## TASK PROMPT
Return the material below word for word, keeping every line as it appears, and leave the pictures out of your answer.

## MATERIAL PROVIDED
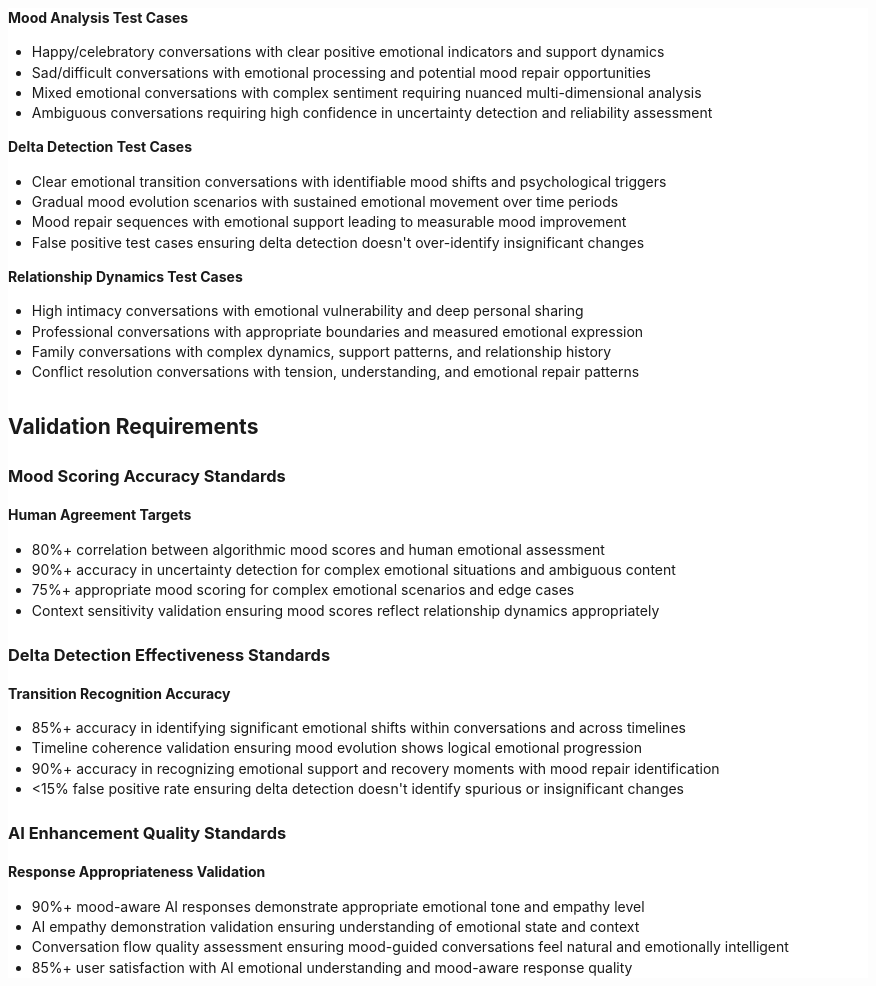 **Mood Analysis Test Cases**

- Happy/celebratory conversations with clear positive emotional indicators and support dynamics
- Sad/difficult conversations with emotional processing and potential mood repair opportunities
- Mixed emotional conversations with complex sentiment requiring nuanced multi-dimensional analysis
- Ambiguous conversations requiring high confidence in uncertainty detection and reliability assessment

**Delta Detection Test Cases**

- Clear emotional transition conversations with identifiable mood shifts and psychological triggers
- Gradual mood evolution scenarios with sustained emotional movement over time periods
- Mood repair sequences with emotional support leading to measurable mood improvement
- False positive test cases ensuring delta detection doesn't over-identify insignificant changes

**Relationship Dynamics Test Cases**

- High intimacy conversations with emotional vulnerability and deep personal sharing
- Professional conversations with appropriate boundaries and measured emotional expression
- Family conversations with complex dynamics, support patterns, and relationship history
- Conflict resolution conversations with tension, understanding, and emotional repair patterns

## Validation Requirements

### Mood Scoring Accuracy Standards

**Human Agreement Targets**

- 80%+ correlation between algorithmic mood scores and human emotional assessment
- 90%+ accuracy in uncertainty detection for complex emotional situations and ambiguous content
- 75%+ appropriate mood scoring for complex emotional scenarios and edge cases
- Context sensitivity validation ensuring mood scores reflect relationship dynamics appropriately

### Delta Detection Effectiveness Standards

**Transition Recognition Accuracy**

- 85%+ accuracy in identifying significant emotional shifts within conversations and across timelines
- Timeline coherence validation ensuring mood evolution shows logical emotional progression
- 90%+ accuracy in recognizing emotional support and recovery moments with mood repair identification
- <15% false positive rate ensuring delta detection doesn't identify spurious or insignificant changes

### AI Enhancement Quality Standards

**Response Appropriateness Validation**

- 90%+ mood-aware AI responses demonstrate appropriate emotional tone and empathy level
- AI empathy demonstration validation ensuring understanding of emotional state and context
- Conversation flow quality assessment ensuring mood-guided conversations feel natural and emotionally intelligent
- 85%+ user satisfaction with AI emotional understanding and mood-aware response quality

## SOLUTION TO THIS EXERCISE
 **Mood Analysis Test Cases**

- Happy/celebratory conversations with clear positive emotional indicators and support dynamics
- Sad/difficult conversations with emotional processing and potential mood repair opportunities
- Mixed emotional conversations with complex sentiment requiring nuanced multi-dimensional analysis
- Ambiguous conversations requiring high confidence in uncertainty detection and reliability assessment

**Delta Detection Test Cases**

- Clear emotional transition conversations with identifiable mood shifts and psychological triggers
- Gradual mood evolution scenarios with sustained emotional movement over time periods
- Mood repair sequences with emotional support leading to measurable mood improvement
- False positive test cases ensuring delta detection doesn't over-identify insignificant changes

**Relationship Dynamics Test Cases**

- High intimacy conversations with emotional vulnerability and deep personal sharing
- Professional conversations with appropriate boundaries and measured emotional expression
- Family conversations with complex dynamics, support patterns, and relationship history
- Conflict resolution conversations with tension, understanding, and emotional repair patterns

## Validation Requirements

### Mood Scoring Accuracy Standards

**Human Agreement Targets**

- 80%+ correlation between algorithmic mood scores and human emotional assessment
- 90%+ accuracy in uncertainty detection for complex emotional situations and ambiguous content
- 75%+ appropriate mood scoring for complex emotional scenarios and edge cases
- Context sensitivity validation ensuring mood scores reflect relationship dynamics appropriately

### Delta Detection Effectiveness Standards

**Transition Recognition Accuracy**

- 85%+ accuracy in identifying significant emotional shifts within conversations and across timelines
- Timeline coherence validation ensuring mood evolution shows logical emotional progression
- 90%+ accuracy in recognizing emotional support and recovery moments with mood repair identification
- <15% false positive rate ensuring delta detection doesn't identify spurious or insignificant changes

### AI Enhancement Quality Standards

**Response Appropriateness Validation**

- 90%+ mood-aware AI responses demonstrate appropriate emotional tone and empathy level
- AI empathy demonstration validation ensuring understanding of emotional state and context
- Conversation flow quality assessment ensuring mood-guided conversations feel natural and emotionally intelligent
- 85%+ user satisfaction with AI emotional understanding and mood-aware response quality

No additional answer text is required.